╔══

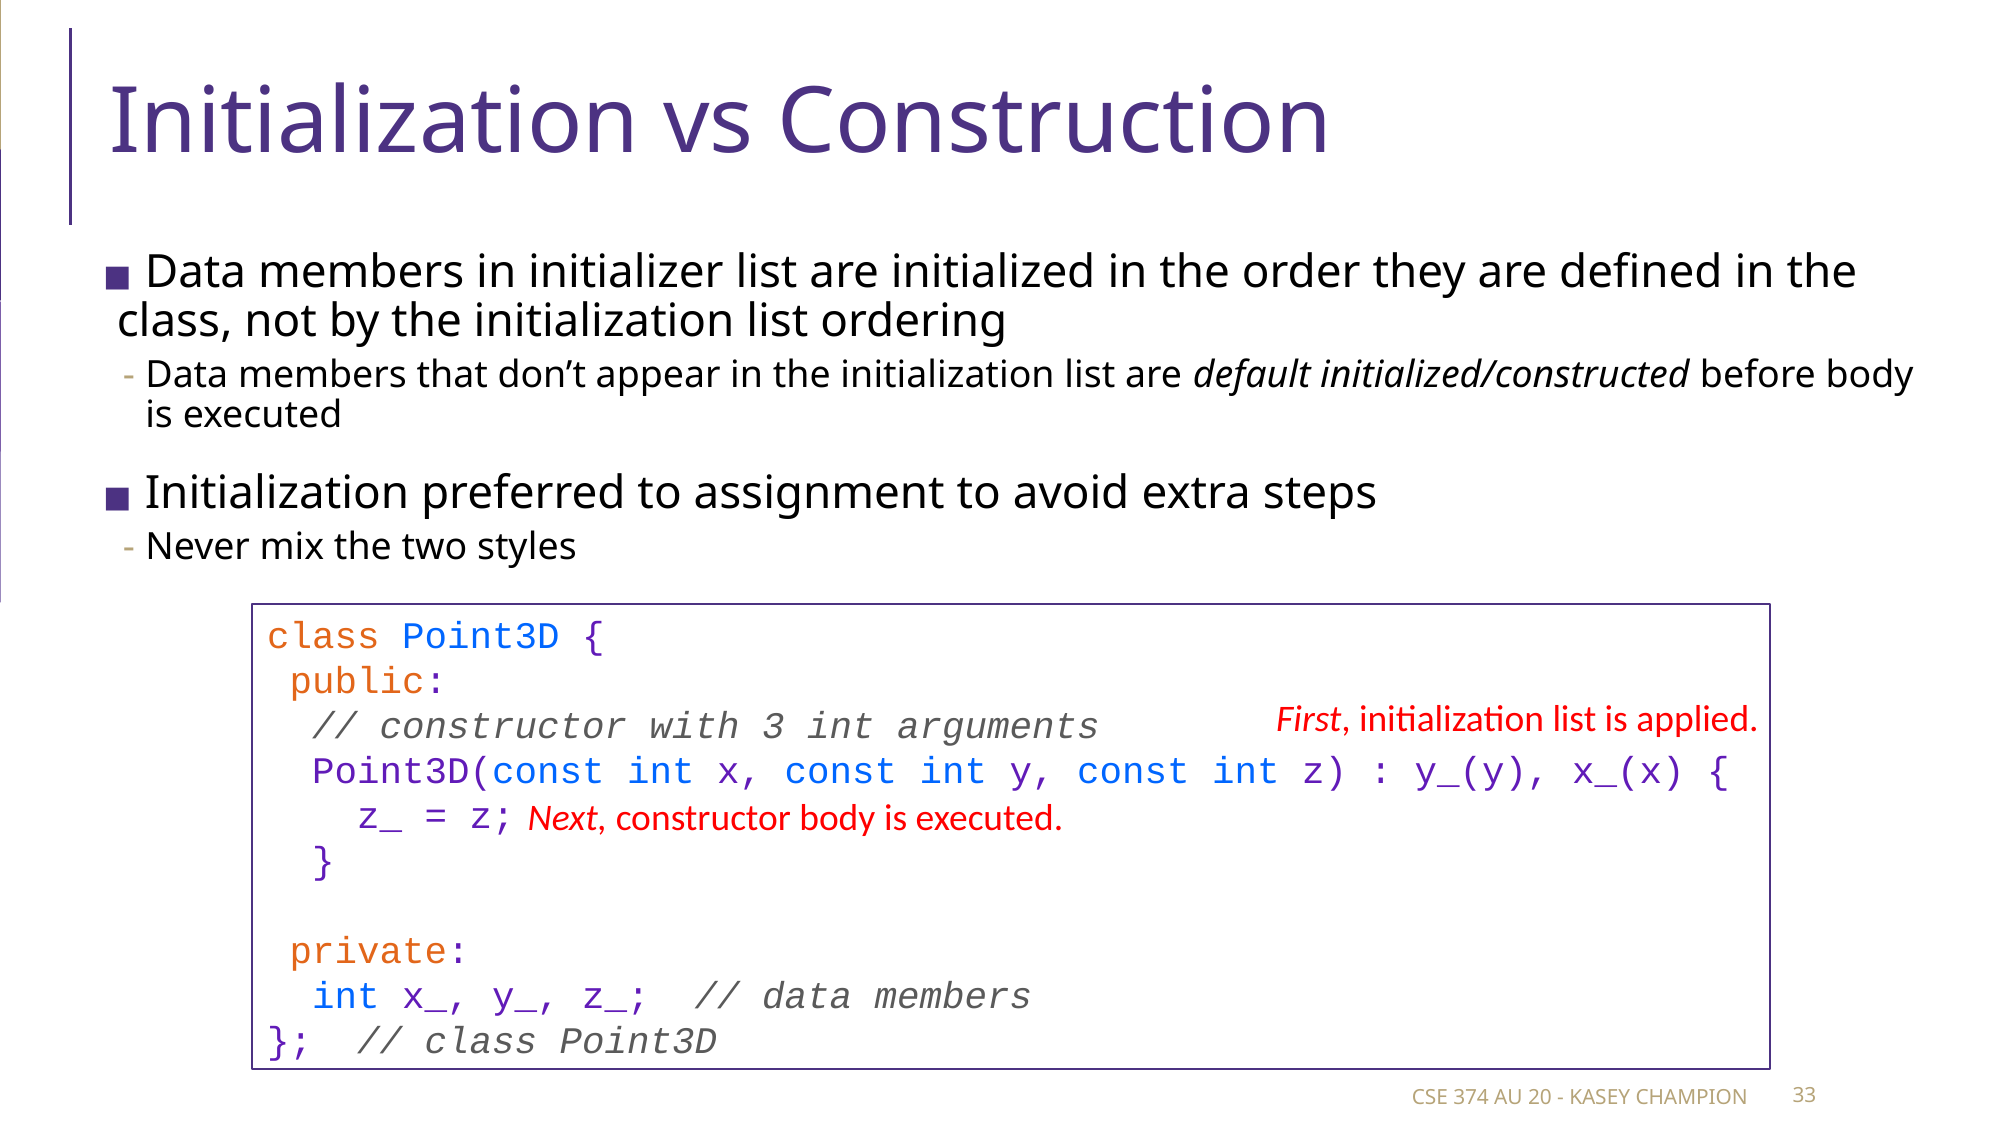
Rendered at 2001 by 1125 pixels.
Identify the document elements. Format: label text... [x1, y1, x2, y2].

text_box First, initialization list is applied. [1261, 686, 1797, 747]
text_box class Point3D { public: // constructor with 3 int arguments Point3D(const int x, const int y, const int z) : y_(y), x_(x) { z_ = z; } private: int x_, y_, z_; // data members }; // class Point3D [251, 603, 1771, 1069]
text_box Next, constructor body is executed. [512, 785, 1102, 846]
list Data members in initializer list are initialized in the order they are defined in the class, not by the initialization list ordering Data members that don’t appear in the initialization list are default initialized/constructed before body is executed Initialization preferred to assignment to avoid extra steps Never mix the two styles [94, 240, 1930, 912]
footer CSE 374 AU 20 - KASEY CHAMPION [794, 1073, 1763, 1119]
title Initialization vs Construction [94, 43, 1930, 210]
slide_number ‹#› [1777, 1073, 1938, 1119]
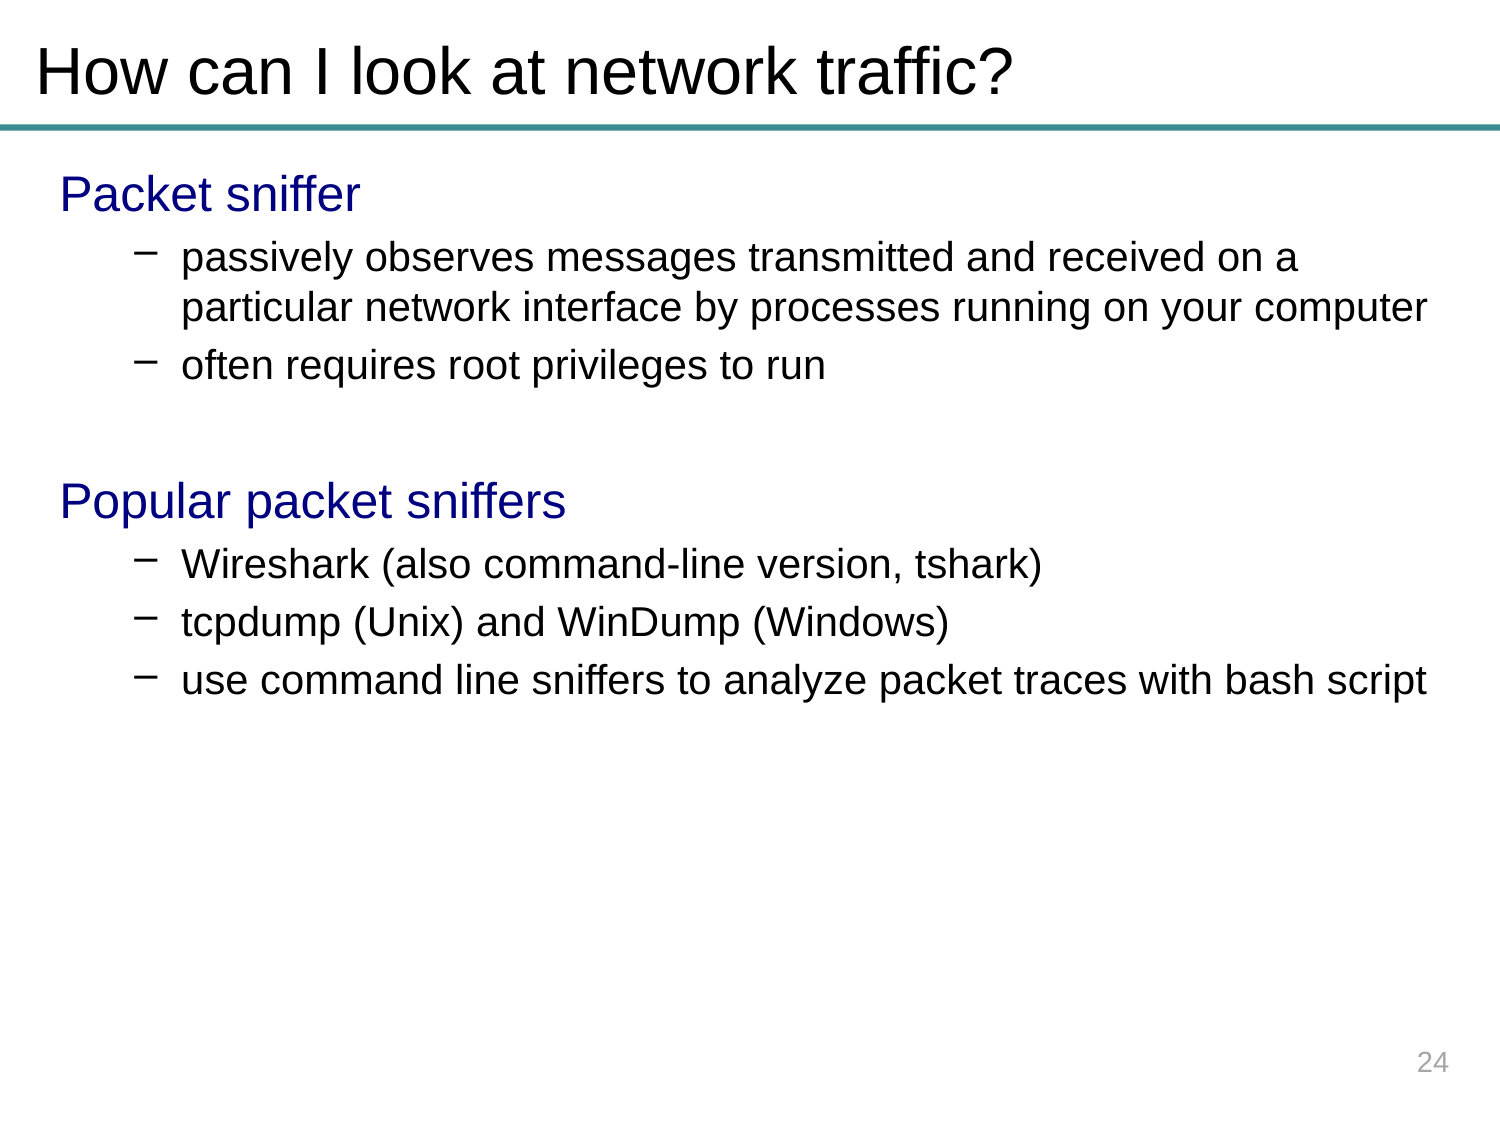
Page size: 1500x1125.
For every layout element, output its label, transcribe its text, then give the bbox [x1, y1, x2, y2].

slide_number 24 [1294, 1035, 1465, 1094]
title How can I look at network traffic? [20, 7, 1484, 129]
list Packet sniffer passively observes messages transmitted and received on a particular network interface by processes running on your computer often requires root privileges to run Popular packet sniffers Wireshark (also command-line version, tshark) tcpdump (Unix) and WinDump (Windows) use command line sniffers to analyze packet traces with bash script [44, 153, 1446, 1094]
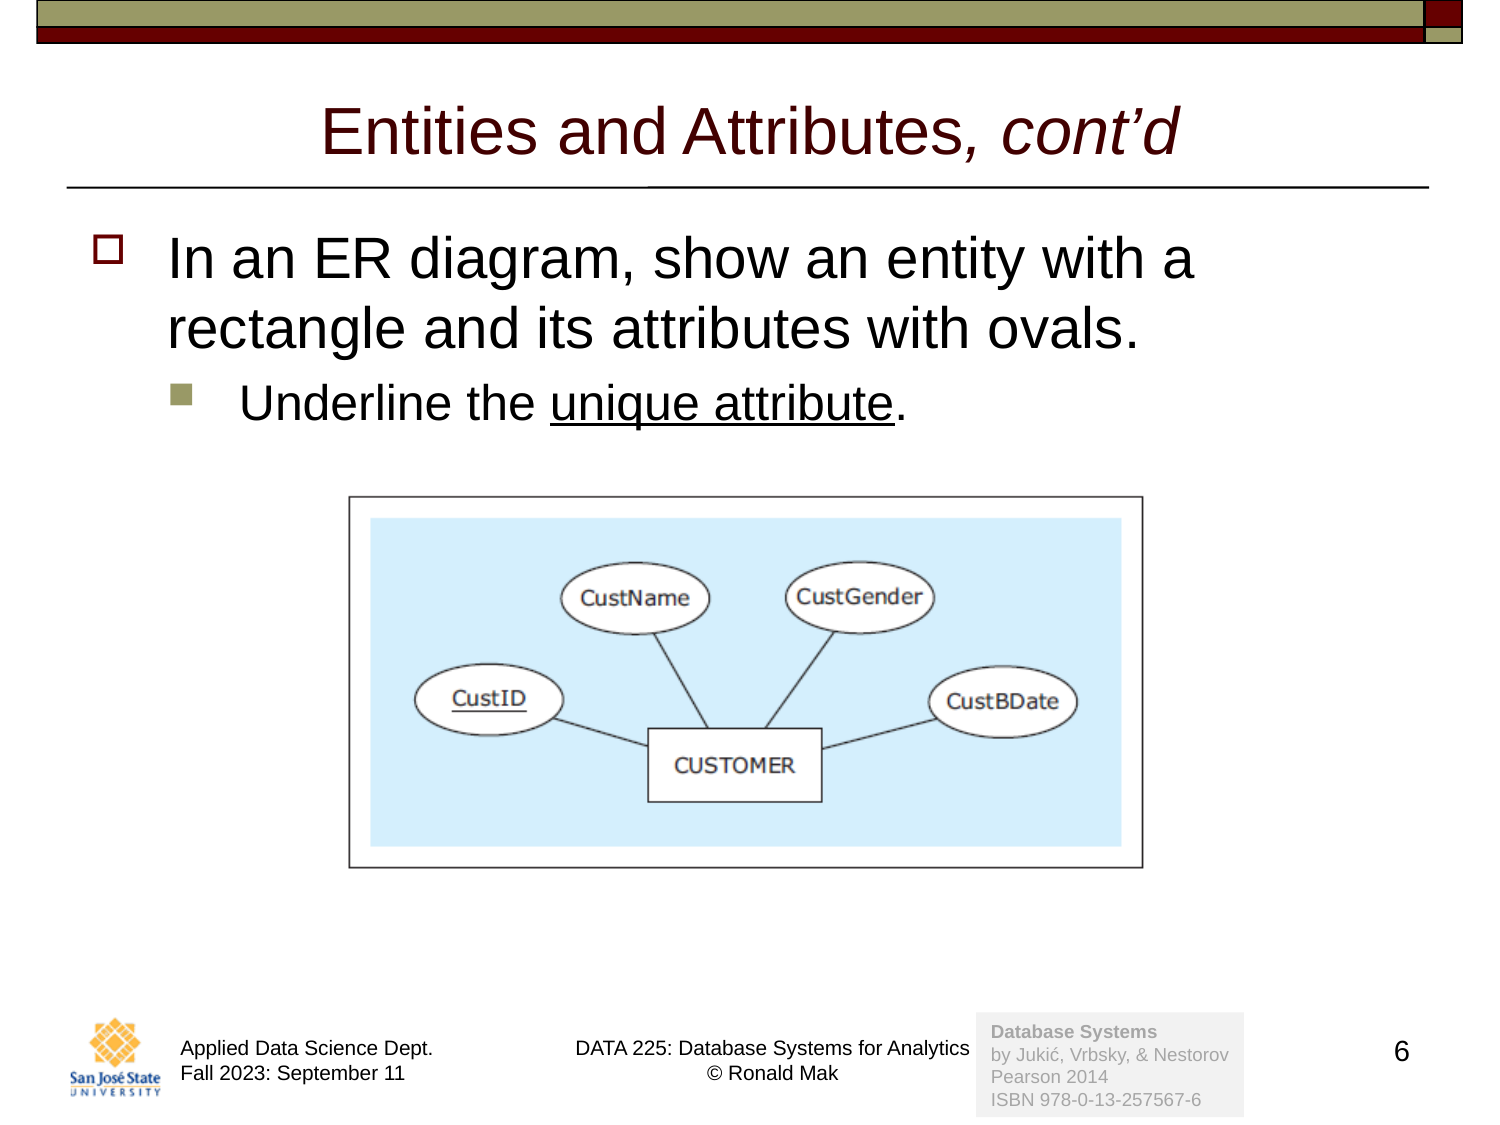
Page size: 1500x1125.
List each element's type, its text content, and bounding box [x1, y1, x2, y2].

text_box Database Systems by Jukić, Vrbsky, & Nestorov Pearson 2014 ISBN 978-0-13-257567-6 [976, 1012, 1244, 1118]
slide_number 6 [1244, 1025, 1425, 1100]
list In an ER diagram, show an entity with a rectangle and its attributes with ovals. Underline the unique attribute. [75, 212, 1425, 458]
picture [341, 487, 1153, 876]
title Entities and Attributes, cont’d [75, 67, 1425, 175]
picture [60, 1012, 166, 1112]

╚══

DESCRIPTION OF THE TASK: Leave the images out and transcribe the remaining data above word for word.

REPLY:
Rendered at 2001 by 1125 pixels.
Identify the document elements. Format: label text... [x1, y1, x2, y2].

text_box First, initialization list is applied. [1261, 686, 1797, 747]
text_box class Point3D { public: // constructor with 3 int arguments Point3D(const int x, const int y, const int z) : y_(y), x_(x) { z_ = z; } private: int x_, y_, z_; // data members }; // class Point3D [251, 603, 1771, 1069]
text_box Next, constructor body is executed. [512, 785, 1102, 846]
list Data members in initializer list are initialized in the order they are defined in the class, not by the initialization list ordering Data members that don’t appear in the initialization list are default initialized/constructed before body is executed Initialization preferred to assignment to avoid extra steps Never mix the two styles [94, 240, 1930, 912]
footer CSE 374 AU 20 - KASEY CHAMPION [794, 1073, 1763, 1119]
title Initialization vs Construction [94, 43, 1930, 210]
slide_number ‹#› [1777, 1073, 1938, 1119]
Page size: 1500x1125.
For every layout element, output its label, transcribe its text, then give the bbox [x1, y1, x2, y2].

slide_number 24 [1294, 1035, 1465, 1094]
title How can I look at network traffic? [20, 7, 1484, 129]
list Packet sniffer passively observes messages transmitted and received on a particular network interface by processes running on your computer often requires root privileges to run Popular packet sniffers Wireshark (also command-line version, tshark) tcpdump (Unix) and WinDump (Windows) use command line sniffers to analyze packet traces with bash script [44, 153, 1446, 1094]
Page size: 1500x1125.
List each element's type, its text content, and bounding box [x1, y1, x2, y2].

text_box Database Systems by Jukić, Vrbsky, & Nestorov Pearson 2014 ISBN 978-0-13-257567-6 [976, 1012, 1244, 1118]
slide_number 6 [1244, 1025, 1425, 1100]
list In an ER diagram, show an entity with a rectangle and its attributes with ovals. Underline the unique attribute. [75, 212, 1425, 458]
picture [341, 487, 1153, 876]
title Entities and Attributes, cont’d [75, 67, 1425, 175]
picture [60, 1012, 166, 1112]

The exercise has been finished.